The beauty of open-source is that if it isn't up to your standards then no one is stopping you from doing so ;)

Well main problem is with google that java-me is not free while java is

sbook said:The beauty of open-source is that if it isn't up to your standards then no one is stopping you from doing so ;)


That's what drew me to this project to begin with :). Frankly, there aren't a whole lot of development environments, commercial or otherwise, for Android at this point. Coming from a previous point of iOS development (well, before it was called iOS, heh), I see how spoiled I was with the larger community and focused applications/code (of course it was always limited to OSX, is most cases specific Leopard or Snow Leopard). However from everything I've seen so far I think it deserves my attention (and hopefully I will be able to commit a fix/improvement to the source code along the way).

As far as Google and Oracle, they are both giants (with the favours stacked in Oracle's corner at this point), so I think a lengthy lawsuit will be the only way out at this point. It's annoying to see though... while not on the same level it reminds me when the DVD Forums (who were pushing HD-DVD) and the Blu-ray Association (obviously pushing Blu-Ray) were said to have met at different times, in hopes of joining up and releasing one format (oh man, the headaches and lost of capital that would have saved), but they were never able to put aside their differences and ended up going to war.
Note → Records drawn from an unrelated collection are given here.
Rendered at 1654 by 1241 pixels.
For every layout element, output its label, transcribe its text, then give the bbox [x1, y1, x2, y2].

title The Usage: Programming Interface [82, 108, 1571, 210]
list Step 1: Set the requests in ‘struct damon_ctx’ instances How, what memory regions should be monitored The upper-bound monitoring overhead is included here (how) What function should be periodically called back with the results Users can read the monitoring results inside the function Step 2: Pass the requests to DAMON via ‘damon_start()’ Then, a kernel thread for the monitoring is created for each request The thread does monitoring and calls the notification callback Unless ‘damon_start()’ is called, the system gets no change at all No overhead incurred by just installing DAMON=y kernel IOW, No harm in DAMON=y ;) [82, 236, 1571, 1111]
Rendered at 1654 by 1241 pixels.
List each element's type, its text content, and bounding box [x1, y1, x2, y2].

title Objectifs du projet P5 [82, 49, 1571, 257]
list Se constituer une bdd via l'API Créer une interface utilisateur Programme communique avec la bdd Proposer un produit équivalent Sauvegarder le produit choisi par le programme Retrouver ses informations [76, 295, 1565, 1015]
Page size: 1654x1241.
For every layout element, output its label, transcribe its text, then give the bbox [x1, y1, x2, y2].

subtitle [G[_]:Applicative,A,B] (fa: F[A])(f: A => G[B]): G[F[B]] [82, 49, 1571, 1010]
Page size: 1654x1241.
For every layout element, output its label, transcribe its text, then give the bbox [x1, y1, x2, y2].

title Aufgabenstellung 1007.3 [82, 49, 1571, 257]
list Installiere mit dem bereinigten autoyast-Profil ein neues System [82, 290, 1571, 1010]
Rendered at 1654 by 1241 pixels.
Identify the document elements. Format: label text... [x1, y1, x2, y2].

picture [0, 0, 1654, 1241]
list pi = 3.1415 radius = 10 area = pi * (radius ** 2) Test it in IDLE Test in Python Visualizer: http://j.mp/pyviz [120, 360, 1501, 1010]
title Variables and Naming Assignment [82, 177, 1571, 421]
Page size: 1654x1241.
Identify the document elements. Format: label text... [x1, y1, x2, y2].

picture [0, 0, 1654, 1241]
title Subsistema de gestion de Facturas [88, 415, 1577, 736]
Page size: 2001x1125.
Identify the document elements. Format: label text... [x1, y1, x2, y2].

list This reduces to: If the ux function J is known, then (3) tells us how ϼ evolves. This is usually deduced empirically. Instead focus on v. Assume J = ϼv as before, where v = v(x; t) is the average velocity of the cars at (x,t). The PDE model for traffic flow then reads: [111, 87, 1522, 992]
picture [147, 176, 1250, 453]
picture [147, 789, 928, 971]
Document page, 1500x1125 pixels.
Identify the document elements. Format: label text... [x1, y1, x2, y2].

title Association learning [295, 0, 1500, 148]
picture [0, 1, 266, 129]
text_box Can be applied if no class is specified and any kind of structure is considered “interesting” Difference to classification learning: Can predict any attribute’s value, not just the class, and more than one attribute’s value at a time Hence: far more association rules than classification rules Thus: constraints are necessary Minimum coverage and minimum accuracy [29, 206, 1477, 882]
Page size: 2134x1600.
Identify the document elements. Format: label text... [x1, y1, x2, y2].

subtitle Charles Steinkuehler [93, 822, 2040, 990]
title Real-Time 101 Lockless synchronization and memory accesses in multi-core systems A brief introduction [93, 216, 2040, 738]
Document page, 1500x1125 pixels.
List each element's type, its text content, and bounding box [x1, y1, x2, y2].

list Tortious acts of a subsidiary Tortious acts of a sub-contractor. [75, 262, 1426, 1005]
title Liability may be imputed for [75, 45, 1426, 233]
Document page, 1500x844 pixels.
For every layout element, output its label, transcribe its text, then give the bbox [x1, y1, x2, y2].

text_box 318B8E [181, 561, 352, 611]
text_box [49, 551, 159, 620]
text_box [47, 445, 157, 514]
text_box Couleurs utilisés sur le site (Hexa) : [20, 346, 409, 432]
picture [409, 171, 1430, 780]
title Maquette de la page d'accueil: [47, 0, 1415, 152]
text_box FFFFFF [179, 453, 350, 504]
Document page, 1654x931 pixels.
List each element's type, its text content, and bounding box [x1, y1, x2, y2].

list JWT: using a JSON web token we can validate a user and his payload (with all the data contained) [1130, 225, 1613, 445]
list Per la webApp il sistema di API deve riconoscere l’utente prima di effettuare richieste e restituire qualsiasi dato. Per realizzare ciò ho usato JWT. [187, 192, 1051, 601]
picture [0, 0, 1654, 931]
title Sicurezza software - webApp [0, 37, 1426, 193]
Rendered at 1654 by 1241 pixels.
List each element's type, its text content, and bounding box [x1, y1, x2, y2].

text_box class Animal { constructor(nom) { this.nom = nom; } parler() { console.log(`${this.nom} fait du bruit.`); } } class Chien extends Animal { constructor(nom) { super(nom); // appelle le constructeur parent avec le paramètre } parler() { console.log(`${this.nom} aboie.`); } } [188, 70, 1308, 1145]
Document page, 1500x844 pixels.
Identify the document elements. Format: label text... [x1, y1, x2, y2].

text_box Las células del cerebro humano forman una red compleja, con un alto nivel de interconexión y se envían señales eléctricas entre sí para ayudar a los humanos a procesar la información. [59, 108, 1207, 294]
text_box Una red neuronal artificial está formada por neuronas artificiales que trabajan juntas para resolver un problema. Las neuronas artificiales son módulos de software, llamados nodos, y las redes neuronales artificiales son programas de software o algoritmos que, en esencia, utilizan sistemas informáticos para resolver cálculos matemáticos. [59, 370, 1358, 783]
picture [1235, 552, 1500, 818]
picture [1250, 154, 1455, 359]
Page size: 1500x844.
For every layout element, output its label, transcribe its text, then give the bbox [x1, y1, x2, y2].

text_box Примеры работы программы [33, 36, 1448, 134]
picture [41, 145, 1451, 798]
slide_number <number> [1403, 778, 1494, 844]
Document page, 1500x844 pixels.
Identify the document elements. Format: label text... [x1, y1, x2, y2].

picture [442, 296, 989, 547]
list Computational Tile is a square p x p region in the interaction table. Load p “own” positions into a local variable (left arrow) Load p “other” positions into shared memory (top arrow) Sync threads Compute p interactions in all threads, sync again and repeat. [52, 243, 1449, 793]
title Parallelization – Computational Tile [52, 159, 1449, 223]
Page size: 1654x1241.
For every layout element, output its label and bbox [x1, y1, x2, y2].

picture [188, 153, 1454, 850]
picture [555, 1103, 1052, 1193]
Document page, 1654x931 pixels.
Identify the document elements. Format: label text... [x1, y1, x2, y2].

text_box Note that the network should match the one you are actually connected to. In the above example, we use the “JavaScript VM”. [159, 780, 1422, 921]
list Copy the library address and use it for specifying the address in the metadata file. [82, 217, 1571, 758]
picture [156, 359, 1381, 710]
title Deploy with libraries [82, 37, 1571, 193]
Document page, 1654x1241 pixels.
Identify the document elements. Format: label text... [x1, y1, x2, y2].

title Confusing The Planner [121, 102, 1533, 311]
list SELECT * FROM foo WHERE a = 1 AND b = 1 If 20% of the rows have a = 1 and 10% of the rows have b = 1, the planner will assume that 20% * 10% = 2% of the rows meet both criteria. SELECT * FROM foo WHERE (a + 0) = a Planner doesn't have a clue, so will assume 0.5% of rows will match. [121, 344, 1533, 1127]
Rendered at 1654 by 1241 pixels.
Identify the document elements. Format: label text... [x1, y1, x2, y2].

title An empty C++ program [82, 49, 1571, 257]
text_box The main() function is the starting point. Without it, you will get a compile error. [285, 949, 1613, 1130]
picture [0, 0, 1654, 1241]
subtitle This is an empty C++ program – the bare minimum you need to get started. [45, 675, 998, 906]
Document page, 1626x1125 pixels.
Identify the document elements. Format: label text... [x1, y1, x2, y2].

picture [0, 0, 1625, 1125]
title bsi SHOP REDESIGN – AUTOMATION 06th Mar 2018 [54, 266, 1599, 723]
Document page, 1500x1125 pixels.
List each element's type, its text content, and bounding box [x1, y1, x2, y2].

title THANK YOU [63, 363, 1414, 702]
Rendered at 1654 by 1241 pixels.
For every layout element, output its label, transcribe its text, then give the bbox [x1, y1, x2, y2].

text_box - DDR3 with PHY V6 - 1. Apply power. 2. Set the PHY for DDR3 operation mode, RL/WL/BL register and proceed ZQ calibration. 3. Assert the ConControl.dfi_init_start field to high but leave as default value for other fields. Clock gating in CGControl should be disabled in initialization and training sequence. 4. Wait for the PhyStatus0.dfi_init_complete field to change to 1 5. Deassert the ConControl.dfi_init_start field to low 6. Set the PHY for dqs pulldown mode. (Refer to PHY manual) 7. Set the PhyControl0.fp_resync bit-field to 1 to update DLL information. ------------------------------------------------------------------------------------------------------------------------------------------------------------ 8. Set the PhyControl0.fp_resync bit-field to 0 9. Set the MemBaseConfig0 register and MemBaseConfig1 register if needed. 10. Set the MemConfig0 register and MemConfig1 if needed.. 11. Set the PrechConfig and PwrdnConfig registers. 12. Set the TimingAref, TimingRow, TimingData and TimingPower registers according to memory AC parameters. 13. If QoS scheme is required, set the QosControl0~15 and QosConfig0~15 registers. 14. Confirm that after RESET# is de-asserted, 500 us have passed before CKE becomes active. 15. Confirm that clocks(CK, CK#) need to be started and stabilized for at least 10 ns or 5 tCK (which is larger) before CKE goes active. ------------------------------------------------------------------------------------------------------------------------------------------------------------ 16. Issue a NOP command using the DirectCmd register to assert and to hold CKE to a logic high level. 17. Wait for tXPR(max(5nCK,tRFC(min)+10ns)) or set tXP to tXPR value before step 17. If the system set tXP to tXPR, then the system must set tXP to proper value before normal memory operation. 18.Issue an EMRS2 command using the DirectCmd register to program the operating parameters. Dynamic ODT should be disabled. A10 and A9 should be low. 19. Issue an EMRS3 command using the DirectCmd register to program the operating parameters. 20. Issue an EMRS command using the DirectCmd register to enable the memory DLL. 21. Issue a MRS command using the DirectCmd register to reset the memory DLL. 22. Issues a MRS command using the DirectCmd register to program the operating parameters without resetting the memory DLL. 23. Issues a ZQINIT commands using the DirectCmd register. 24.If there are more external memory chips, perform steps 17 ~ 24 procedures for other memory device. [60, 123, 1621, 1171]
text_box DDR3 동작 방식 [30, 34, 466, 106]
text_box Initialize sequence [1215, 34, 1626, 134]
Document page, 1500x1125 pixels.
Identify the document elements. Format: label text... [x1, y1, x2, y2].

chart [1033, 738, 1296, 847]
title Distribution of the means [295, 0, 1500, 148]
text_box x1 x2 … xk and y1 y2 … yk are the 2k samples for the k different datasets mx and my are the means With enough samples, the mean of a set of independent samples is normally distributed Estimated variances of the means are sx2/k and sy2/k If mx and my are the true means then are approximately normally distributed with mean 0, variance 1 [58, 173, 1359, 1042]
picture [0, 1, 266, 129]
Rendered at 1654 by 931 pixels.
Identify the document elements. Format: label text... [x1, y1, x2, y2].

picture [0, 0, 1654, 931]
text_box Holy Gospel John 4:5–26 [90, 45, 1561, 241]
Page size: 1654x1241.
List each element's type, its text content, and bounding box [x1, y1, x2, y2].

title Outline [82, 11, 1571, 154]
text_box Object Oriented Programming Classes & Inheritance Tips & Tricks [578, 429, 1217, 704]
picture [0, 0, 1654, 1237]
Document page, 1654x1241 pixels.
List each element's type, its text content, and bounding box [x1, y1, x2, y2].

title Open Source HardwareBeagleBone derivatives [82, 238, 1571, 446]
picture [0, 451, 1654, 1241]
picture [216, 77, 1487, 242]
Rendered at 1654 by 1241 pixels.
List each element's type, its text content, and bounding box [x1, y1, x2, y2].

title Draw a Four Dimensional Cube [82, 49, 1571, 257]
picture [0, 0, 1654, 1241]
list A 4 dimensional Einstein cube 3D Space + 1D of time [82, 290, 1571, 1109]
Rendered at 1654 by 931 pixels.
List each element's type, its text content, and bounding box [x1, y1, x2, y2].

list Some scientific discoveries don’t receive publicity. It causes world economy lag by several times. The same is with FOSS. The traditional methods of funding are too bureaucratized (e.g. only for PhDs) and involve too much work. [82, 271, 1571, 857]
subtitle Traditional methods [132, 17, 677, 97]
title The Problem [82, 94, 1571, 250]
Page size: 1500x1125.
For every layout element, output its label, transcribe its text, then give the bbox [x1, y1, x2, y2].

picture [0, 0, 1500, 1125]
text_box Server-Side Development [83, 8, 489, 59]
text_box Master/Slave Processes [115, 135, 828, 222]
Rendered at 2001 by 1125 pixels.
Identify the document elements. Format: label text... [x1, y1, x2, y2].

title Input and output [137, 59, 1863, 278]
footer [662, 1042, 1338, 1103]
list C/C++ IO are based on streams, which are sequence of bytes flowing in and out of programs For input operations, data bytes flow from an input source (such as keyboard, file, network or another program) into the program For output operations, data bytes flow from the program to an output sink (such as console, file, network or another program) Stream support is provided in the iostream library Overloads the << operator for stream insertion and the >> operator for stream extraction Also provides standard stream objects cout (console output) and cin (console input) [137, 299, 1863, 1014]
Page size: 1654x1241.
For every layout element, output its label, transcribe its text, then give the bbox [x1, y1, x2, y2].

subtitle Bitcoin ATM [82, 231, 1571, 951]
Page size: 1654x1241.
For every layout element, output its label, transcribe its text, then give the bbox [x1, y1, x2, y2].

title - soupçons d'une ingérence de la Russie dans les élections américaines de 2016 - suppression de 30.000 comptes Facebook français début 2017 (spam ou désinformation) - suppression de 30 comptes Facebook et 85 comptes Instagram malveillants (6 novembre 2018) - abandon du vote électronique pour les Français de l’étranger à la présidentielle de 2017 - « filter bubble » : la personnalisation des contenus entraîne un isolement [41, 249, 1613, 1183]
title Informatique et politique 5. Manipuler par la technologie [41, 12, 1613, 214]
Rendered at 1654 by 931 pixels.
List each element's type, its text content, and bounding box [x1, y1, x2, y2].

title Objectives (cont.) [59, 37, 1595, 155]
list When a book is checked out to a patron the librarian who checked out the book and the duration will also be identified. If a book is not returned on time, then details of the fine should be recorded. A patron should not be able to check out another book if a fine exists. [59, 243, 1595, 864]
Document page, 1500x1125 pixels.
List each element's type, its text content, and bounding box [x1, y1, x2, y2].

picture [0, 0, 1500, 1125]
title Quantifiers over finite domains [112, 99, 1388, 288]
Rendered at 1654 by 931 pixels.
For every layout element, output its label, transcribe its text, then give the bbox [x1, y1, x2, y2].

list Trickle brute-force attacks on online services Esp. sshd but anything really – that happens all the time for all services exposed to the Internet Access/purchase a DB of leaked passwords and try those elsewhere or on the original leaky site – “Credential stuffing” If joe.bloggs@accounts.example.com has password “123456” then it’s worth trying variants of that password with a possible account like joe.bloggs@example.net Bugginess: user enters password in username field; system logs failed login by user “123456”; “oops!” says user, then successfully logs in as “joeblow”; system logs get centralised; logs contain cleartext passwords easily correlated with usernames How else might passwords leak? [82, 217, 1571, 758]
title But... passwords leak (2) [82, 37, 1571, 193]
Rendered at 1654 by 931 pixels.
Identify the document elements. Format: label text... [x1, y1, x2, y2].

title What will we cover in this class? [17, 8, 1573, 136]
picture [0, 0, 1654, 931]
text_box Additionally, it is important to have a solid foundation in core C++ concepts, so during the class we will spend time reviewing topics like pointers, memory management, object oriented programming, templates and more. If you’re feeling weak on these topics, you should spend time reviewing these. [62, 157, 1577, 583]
Won't someone please think of the children! =p

I have respect for you, using Obj-C and all :wink:


tonyrayo said:Won't someone please think of the children! =p


So true!

I never got GCJ to work, for some reason it always gives me some cryptic error :expressionless:

But anyways, you can use whatever methods you want to get jME3 to work on your JVM/Compiler. It was designed from ground up to be AWT-independent and is written in pure Java 1.5 code. It has a pluggable display/audio/input implementation so you can get it to work on various platforms and whatnot (consoles, anyone?)

Do I remember correctly that the BD-J implementation is a sort of strange JVM in its own right?

sbook said:
Do I remember correctly that the BD-J implementation is a sort of strange JVM in its own right?


It actually is not that strange, it has some extensions/classes that are BD-J specific yes, but it's actually an implementation of JavaME.